(Region annotation records)
┄┄┄┄┄┄┄┄┄┄

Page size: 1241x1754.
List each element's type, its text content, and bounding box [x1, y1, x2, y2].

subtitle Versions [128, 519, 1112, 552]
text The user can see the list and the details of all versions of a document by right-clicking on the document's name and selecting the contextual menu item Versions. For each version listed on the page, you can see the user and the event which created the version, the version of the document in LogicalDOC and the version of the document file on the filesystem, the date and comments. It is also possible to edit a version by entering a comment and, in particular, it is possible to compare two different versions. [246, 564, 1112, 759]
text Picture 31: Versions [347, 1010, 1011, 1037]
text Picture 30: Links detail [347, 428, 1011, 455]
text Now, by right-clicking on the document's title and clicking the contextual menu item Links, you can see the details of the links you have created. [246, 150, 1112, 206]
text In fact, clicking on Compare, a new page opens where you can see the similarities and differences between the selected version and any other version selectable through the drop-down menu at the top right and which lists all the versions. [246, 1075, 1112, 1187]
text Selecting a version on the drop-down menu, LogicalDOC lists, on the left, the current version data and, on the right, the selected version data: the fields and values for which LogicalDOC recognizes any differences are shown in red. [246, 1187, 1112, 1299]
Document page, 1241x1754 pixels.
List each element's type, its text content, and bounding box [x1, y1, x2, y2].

┄┄┄┄┄┄┄┄┄┄

Retype the whole listing above line for line, changing nothing.

Page size: 1241x1754.
List each element's type, its text content, and bounding box [x1, y1, x2, y2].

subtitle Versions [128, 519, 1112, 552]
text The user can see the list and the details of all versions of a document by right-clicking on the document's name and selecting the contextual menu item Versions. For each version listed on the page, you can see the user and the event which created the version, the version of the document in LogicalDOC and the version of the document file on the filesystem, the date and comments. It is also possible to edit a version by entering a comment and, in particular, it is possible to compare two different versions. [246, 564, 1112, 759]
text Picture 31: Versions [347, 1010, 1011, 1037]
text Picture 30: Links detail [347, 428, 1011, 455]
text Now, by right-clicking on the document's title and clicking the contextual menu item Links, you can see the details of the links you have created. [246, 150, 1112, 206]
text In fact, clicking on Compare, a new page opens where you can see the similarities and differences between the selected version and any other version selectable through the drop-down menu at the top right and which lists all the versions. [246, 1075, 1112, 1187]
text Selecting a version on the drop-down menu, LogicalDOC lists, on the left, the current version data and, on the right, the selected version data: the fields and values for which LogicalDOC recognizes any differences are shown in red. [246, 1187, 1112, 1299]
Document page, 1241x1754 pixels.
List each element's type, its text content, and bounding box [x1, y1, x2, y2].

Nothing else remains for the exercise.